CORRESP 1 filename1.htm COUSINS PROPERTIES INC SEC RESPONSE LETTER
 

May 19, 2006
Via EDGAR and Facsimile
United States Securities and Exchange Commission
Division of Corporation Finance
Mail Stop 4561
Washington, D.C. 20549
Attention: Ms. Linda VanDoorn, Senior Assistant Chief Accountant
RE:   Cousins Properties Incorporated
Form 10-K for the year ended December 31, 2005
File No. 001-11312
Dear Ms. VanDoorn:
The following information is in response to your letter of April 24, 2006. The response is numbered to correspond to the numbered comments in your letter.
Form 10-K for the year ended December 31, 2005
Management’s Discussion and Analysis of Financial Condition and Results of Operations
Liquidity and Capital Resources
Cash Flows, page 45
1. Comment: We note from the cash flow statement that common and preferred dividends paid and distributions to minority partners have exceeded net cash provided by operating activities for the last three years. Tell us what consideration you gave to identifying this fact and the alternative source of cash used to pay the dividends, which appears to be proceeds from investment property sales and distributions from unconsolidated joint ventures in excess of income.

------------------------------------------------------------------------

### Work to complete:
- a) List each distinct date mentioned in the Cousins Properties response letter.
- b) Repeat word for word the part of the Cousins Properties response letter that begins at the words "May 19, 2006" and stops after "in your letter.".
- c) Write the next part of the Cousins Properties response letter, picking up after its last sentence.

### Entries drawn from a collection:
------------------------------------------------------------------------

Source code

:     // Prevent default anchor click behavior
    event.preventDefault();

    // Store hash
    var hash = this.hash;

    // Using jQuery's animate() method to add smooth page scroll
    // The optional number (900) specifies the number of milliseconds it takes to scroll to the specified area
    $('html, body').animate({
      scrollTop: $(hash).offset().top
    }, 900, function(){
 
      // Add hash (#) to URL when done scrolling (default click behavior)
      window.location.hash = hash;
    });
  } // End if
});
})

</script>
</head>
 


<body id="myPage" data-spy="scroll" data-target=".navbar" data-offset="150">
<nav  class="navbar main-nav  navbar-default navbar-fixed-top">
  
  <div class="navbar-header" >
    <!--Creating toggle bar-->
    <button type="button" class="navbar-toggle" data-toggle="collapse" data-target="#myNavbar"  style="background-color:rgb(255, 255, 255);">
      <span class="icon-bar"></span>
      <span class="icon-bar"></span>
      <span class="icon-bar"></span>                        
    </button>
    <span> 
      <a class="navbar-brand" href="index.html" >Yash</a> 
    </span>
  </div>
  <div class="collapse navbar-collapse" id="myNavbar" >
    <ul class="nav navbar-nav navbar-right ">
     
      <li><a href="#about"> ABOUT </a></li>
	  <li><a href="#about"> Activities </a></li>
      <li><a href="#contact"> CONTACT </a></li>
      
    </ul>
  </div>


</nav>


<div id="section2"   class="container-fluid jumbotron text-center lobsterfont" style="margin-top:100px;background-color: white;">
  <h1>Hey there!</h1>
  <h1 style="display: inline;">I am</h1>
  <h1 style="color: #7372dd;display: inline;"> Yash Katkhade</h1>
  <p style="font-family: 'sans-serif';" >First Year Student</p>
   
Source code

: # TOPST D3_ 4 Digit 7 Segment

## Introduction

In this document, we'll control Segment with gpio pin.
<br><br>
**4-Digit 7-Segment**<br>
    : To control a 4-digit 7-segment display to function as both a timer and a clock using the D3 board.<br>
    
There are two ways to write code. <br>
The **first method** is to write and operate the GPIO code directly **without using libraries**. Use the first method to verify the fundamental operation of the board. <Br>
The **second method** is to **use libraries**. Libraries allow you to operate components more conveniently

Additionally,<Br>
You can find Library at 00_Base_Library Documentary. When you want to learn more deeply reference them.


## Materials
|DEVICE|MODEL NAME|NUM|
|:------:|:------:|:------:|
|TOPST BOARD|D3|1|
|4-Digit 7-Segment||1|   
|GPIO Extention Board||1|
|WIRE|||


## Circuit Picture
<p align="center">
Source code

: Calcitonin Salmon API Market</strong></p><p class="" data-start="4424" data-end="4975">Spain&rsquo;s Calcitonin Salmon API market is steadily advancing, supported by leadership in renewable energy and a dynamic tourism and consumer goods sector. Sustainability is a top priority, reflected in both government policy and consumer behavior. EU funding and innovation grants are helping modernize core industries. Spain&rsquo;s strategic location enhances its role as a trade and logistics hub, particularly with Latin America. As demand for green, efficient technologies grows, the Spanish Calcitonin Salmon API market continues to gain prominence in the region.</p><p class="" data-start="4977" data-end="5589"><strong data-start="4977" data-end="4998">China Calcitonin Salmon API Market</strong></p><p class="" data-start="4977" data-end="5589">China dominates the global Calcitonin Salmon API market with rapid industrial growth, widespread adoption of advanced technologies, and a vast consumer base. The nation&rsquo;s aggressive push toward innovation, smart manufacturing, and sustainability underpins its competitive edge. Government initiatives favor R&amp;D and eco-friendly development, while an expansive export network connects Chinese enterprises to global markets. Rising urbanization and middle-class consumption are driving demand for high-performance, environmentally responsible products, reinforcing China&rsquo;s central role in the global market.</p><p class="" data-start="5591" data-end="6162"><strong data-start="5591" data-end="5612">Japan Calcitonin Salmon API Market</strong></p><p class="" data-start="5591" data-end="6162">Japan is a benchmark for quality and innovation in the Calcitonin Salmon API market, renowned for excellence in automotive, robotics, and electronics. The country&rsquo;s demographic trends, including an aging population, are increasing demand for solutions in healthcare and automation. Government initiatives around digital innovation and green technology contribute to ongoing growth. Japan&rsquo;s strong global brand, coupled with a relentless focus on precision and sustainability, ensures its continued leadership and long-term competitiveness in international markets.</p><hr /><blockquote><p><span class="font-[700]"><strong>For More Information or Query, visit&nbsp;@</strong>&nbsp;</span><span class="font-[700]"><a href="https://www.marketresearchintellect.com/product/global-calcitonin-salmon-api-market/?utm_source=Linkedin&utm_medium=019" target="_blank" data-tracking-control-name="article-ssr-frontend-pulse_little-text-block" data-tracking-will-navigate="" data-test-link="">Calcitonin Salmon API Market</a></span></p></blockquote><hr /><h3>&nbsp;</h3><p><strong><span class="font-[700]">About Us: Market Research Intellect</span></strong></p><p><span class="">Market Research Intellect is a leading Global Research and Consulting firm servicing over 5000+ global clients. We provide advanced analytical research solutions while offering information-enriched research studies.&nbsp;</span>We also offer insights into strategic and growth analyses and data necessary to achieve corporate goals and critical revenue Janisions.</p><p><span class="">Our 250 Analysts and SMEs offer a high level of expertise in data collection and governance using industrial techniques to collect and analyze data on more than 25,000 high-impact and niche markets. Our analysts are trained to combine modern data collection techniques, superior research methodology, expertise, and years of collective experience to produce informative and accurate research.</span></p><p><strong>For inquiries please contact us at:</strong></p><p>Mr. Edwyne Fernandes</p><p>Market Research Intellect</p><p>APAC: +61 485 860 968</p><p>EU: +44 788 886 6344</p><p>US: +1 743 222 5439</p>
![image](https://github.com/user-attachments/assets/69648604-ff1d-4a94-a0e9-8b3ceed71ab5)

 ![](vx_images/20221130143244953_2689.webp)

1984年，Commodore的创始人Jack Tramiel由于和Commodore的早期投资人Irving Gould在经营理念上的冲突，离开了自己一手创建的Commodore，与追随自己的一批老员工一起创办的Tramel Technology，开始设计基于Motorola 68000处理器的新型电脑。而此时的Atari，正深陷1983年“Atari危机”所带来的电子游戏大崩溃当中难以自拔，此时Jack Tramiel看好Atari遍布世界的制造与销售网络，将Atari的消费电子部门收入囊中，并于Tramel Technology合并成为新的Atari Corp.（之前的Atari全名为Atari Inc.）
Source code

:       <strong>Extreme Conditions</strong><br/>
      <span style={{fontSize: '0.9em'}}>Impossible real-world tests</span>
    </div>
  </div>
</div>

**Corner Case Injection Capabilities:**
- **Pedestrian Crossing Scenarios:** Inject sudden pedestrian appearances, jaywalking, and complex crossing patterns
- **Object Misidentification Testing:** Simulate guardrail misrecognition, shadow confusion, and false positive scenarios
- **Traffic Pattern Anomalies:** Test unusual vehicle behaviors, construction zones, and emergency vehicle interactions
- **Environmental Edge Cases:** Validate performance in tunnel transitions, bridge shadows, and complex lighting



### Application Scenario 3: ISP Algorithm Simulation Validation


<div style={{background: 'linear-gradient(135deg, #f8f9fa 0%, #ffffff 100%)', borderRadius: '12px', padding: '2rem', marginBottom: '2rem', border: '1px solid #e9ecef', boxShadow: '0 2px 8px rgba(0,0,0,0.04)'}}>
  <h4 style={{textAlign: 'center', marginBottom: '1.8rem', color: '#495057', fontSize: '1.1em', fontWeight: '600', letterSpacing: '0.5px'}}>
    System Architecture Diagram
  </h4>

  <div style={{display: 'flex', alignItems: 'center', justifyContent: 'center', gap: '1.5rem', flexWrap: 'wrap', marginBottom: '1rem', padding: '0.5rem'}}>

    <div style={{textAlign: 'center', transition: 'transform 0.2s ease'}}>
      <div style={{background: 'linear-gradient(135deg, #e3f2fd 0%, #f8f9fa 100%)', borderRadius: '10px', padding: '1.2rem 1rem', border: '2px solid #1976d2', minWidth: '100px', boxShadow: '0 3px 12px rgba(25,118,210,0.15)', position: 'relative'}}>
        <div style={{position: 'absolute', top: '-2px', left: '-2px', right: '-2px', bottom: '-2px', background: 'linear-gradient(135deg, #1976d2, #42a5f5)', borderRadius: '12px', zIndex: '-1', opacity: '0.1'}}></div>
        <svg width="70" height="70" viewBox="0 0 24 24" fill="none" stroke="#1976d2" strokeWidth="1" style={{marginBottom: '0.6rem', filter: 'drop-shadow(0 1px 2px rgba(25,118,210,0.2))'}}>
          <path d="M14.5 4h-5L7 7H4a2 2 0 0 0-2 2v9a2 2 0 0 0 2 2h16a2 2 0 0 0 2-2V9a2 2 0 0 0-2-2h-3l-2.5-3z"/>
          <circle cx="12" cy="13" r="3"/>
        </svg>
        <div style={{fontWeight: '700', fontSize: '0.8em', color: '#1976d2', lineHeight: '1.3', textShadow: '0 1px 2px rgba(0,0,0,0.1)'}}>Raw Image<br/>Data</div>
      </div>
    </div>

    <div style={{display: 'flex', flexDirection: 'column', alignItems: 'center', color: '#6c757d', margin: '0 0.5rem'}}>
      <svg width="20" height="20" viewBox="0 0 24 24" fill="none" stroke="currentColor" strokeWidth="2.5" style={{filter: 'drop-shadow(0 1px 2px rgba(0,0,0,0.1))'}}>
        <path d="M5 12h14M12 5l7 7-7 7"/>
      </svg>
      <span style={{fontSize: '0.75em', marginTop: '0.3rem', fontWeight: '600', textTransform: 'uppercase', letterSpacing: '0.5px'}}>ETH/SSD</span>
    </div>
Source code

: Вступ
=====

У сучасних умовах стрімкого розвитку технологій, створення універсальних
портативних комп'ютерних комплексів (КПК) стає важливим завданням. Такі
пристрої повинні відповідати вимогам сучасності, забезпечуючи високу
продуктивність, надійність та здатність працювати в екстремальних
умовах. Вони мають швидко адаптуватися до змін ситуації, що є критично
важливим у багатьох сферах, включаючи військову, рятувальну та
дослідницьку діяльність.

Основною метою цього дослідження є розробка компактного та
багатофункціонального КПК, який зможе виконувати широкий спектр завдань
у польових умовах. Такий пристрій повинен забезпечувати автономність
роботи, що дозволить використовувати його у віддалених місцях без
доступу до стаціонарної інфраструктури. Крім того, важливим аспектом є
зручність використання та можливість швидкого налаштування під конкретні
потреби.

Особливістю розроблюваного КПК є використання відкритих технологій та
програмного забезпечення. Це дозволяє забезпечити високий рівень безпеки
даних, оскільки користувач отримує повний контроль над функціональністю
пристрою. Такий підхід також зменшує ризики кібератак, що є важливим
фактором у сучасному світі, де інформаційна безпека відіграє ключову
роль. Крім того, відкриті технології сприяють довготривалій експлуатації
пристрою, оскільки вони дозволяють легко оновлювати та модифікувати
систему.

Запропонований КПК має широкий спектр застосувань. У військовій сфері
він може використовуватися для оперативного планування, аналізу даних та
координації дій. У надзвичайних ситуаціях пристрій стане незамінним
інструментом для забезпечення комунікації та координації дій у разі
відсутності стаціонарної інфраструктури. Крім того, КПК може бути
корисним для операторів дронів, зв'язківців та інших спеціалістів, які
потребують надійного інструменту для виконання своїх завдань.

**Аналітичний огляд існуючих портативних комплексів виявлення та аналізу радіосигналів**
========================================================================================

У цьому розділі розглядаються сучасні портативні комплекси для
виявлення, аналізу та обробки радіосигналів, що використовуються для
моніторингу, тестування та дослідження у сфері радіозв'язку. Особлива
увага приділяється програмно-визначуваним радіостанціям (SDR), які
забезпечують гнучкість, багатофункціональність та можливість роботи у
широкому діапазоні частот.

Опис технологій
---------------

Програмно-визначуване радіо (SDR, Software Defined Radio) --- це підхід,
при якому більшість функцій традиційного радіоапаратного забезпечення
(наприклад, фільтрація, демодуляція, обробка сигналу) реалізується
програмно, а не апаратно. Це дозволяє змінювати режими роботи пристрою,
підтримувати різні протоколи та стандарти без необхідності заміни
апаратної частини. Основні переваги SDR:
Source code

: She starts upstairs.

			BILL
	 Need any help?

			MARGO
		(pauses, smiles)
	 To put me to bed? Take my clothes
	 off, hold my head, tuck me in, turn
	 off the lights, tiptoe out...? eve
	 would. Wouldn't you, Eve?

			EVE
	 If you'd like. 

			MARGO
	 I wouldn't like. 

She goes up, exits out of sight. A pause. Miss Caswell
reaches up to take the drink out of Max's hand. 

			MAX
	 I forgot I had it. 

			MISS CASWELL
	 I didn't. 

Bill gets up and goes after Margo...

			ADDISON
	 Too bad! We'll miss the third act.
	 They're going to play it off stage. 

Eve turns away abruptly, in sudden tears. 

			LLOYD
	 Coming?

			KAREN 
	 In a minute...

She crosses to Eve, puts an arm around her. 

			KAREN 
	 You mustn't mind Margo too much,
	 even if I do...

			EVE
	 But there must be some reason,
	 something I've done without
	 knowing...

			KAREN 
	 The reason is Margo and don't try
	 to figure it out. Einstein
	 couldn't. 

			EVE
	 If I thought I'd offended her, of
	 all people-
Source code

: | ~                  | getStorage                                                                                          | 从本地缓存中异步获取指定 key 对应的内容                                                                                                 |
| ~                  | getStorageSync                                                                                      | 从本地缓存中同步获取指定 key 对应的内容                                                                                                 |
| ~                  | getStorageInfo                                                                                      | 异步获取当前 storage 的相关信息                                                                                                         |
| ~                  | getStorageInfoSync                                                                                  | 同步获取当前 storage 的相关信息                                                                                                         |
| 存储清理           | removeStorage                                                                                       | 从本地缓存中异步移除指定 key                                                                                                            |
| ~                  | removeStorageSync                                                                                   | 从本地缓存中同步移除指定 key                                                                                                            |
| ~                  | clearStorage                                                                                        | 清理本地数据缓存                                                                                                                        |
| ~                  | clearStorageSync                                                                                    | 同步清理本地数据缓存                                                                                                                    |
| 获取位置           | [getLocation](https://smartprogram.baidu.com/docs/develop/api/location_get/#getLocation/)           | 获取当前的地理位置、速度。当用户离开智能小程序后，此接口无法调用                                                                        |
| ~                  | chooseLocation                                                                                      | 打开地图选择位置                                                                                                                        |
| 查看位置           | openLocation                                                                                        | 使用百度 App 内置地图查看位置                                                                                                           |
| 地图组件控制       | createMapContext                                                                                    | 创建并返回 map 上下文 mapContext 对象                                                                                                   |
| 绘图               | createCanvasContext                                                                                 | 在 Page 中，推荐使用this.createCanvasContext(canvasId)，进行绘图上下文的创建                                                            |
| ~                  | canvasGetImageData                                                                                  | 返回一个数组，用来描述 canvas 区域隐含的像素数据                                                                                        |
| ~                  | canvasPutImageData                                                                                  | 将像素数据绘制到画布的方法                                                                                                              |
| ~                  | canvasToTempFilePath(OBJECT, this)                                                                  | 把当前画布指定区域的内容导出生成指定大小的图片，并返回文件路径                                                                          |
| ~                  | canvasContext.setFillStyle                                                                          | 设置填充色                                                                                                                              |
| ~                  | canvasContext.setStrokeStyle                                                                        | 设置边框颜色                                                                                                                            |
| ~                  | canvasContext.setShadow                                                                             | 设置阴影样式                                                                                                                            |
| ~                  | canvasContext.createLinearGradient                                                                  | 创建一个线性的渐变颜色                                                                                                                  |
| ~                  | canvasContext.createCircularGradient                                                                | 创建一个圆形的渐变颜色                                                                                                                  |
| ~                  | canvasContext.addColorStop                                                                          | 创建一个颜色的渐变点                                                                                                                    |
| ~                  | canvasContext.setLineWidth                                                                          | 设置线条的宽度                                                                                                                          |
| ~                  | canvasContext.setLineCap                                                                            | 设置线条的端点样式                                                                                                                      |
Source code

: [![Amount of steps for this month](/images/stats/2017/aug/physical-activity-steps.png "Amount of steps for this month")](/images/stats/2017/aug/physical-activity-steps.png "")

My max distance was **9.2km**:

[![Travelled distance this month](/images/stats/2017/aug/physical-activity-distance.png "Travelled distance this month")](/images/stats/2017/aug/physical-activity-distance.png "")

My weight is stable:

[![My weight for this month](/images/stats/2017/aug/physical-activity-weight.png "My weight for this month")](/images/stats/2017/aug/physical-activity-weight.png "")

------------------------------------------------------------------------

### Results:
- a)
May 19, 2006
December 31, 2005
April 24, 2006

- b)
May 19, 2006
Via EDGAR and Facsimile
United States Securities and Exchange Commission
Division of Corporation Finance
Mail Stop 4561
Washington, D.C. 20549
Attention: Ms. Linda VanDoorn, Senior Assistant Chief Accountant
RE:   Cousins Properties Incorporated
Form 10-K for the year ended December 31, 2005
File No. 001-11312
Dear Ms. VanDoorn:
The following information is in response to your letter of April 24, 2006. The response is numbered to correspond to the numbered comments in your letter.

- c)
Response: Over the past three years, we have paid dividends to common and preferred shareholders totaling $701 million. During that period, our taxable income was $677 million, and our net income under GAAP was $700 million. As a REIT, we are required to pay dividends of at least 90% of our taxable income, and it is generally prudent to pay dividends equal to or in excess of 100% of taxable income because any undistributed income can be subject to additional income and excise taxes. It has been our practice, consistent with the vast majority of other public REITs, to pay dividends equal to 100% of our taxable income in order to avoid these additional taxes.

 


 

Ms. Linda VanDoorn
May 19, 2006
Page 2 of 6
During the last three years, a substantial portion of our taxable income has been generated from gains on sale of investment properties, which are not included in Cash Flows from Operating Activities. As a result, our total dividends and distributions to minority partners have exceeded our total Cash Flows from Operating Activities for the three-year period. This is generally the case for us (or any other REIT) during periods in which we sell significant assets.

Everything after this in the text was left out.